Your dog’s fitness coach should give you a specific reason to ask your dog to do an exercise. This is true for any and every exercise. If you ask, “why are we doing Push-Ups?” your trainer should tell you what he or she is looking to achieve from this specific exercise. Why it was chosen as opposed to another exercise. And it should tie into the SMART goal for that workout, for that phase of training, and for that dog. If it does not tie into the goal, why are you spending time teaching it, practicing it and repeating it when you could be doing an exercise that would benefit your dog more? Never do an exercise just because someone else is doing it with their dog. And never, ever do an exercise because it is the latest craze on the internet. Fitness is not about flashy exercises. Sometimes exercises are chosen for reasons other than physical fitness but then these become tricks, and not useful for your goals in fitness.
Reason #6: Your fitness coach cannot determine whether it is a training issue or a physical fitness issue.
It is your coach’s job to be able to determine if your dog has a lack of understanding on what to do and how to do it versus your dog not having the physical capacity to do it. While it can be tricky to determine at times, it is still ultimately up to your coach to work through the issue and correct it. If your fitness coach cannot correct the issue, then it is up to your coach to choose a different exercise to target the intended aspect of fitness so that your dog can still reach the SMART goal. There is always another exercise or movement that will target the intended muscles, or challenge the balance, or stimulate the nerves in the desired manner. If your fitness coach has sufficient fitness experience (see reason #2) then your coach will be aware of the most common stumbling blocks in learning an exercise and how to address them.
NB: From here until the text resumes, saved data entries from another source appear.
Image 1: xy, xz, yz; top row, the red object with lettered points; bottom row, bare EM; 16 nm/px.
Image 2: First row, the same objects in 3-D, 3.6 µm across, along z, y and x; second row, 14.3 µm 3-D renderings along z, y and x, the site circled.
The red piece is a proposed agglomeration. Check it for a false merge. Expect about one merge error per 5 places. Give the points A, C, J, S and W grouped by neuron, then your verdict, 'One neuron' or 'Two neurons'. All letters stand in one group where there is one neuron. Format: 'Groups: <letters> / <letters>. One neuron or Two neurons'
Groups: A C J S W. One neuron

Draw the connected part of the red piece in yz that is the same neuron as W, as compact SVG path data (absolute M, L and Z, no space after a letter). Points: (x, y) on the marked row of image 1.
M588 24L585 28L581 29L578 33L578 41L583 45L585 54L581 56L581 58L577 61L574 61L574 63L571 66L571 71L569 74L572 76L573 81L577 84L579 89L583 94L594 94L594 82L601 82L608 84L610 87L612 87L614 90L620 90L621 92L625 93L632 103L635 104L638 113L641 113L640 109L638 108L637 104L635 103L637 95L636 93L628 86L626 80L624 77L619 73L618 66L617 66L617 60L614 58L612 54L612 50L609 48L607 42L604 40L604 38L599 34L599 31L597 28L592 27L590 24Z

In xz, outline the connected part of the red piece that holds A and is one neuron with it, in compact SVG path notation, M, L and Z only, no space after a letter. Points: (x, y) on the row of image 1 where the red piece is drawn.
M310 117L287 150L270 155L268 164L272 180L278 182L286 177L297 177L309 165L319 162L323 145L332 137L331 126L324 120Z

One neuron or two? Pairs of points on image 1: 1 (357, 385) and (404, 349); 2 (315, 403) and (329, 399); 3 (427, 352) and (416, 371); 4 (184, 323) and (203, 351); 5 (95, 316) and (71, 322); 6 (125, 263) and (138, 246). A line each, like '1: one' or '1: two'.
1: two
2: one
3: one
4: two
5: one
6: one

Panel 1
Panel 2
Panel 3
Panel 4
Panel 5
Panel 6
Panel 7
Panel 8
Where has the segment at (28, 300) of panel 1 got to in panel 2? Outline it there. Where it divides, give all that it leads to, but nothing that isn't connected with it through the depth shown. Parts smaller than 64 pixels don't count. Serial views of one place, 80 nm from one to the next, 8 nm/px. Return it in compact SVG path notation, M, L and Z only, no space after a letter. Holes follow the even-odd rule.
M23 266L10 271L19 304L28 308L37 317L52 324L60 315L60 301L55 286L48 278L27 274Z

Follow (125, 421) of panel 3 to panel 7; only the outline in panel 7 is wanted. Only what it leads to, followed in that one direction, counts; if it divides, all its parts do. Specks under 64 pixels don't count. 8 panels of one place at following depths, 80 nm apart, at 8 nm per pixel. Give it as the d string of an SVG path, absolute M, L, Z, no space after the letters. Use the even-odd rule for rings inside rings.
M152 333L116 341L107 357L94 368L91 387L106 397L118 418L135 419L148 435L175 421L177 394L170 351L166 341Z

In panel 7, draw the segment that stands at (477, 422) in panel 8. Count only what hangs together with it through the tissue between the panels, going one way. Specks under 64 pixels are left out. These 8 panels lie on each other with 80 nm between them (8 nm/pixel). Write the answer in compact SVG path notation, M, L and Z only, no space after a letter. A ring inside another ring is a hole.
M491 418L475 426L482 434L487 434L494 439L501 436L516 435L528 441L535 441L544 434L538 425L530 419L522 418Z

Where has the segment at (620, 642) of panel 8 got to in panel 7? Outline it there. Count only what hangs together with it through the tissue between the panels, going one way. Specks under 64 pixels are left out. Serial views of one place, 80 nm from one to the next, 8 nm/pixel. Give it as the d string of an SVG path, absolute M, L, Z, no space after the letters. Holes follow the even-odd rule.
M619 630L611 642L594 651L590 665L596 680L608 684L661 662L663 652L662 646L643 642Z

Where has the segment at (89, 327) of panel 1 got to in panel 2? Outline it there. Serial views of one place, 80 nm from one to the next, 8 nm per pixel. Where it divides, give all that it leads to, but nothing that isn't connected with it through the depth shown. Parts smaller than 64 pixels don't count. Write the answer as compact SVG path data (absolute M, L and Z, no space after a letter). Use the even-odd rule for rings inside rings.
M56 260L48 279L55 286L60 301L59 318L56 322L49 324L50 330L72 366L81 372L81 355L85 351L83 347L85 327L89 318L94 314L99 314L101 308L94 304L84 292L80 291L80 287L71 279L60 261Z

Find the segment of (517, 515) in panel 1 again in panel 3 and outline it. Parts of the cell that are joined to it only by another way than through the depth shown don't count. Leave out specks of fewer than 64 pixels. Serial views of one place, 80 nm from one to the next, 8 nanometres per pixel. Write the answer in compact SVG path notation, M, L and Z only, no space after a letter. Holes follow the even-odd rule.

Reason #7: Your fitness coach lumps balance and strength training together.
This may be the single biggest reason to fire your fitness coach.
Without a doubt, balance training and strength training are not the same thing. If your fitness coach cannot or does not do strength training without always involving balance equipment, fire your coach immediately and leave. Strength training has specific goals. Balance training has specific goals. A good coach will know how to separate and train these individually in order to maximize the benefits of each.
Combining the two is known as instability resistance training. This type of training has been shown to reduce the overall power and force production of agonist muscles to 70% of what it could be if done on a stable surface. Additionally, the rate at which the force can be produced is also slowed. Training with reduced force output and a slower rate production is less than advantageous for most athletes, canine or otherwise (Reference Essentials of Strength Training and Conditioning 4th Edition, National Strength & Conditioning Association, Copyright 2016). At the same time, this style of training will increase core activation 30% so it is important to know the reason your fitness coach has chosen to do this type of exercise. If the goal is to strengthen the agonist or prime mover, there are safer, more effective ways to do it- that your coach should know.
While there are other reasons to fire your fitness coach, these 7 are directly related to the coach’s ability to safely, effectively, and efficiently improve your dog’s fitness for sports participation. If your coach does not make the grade, then move on to one who does.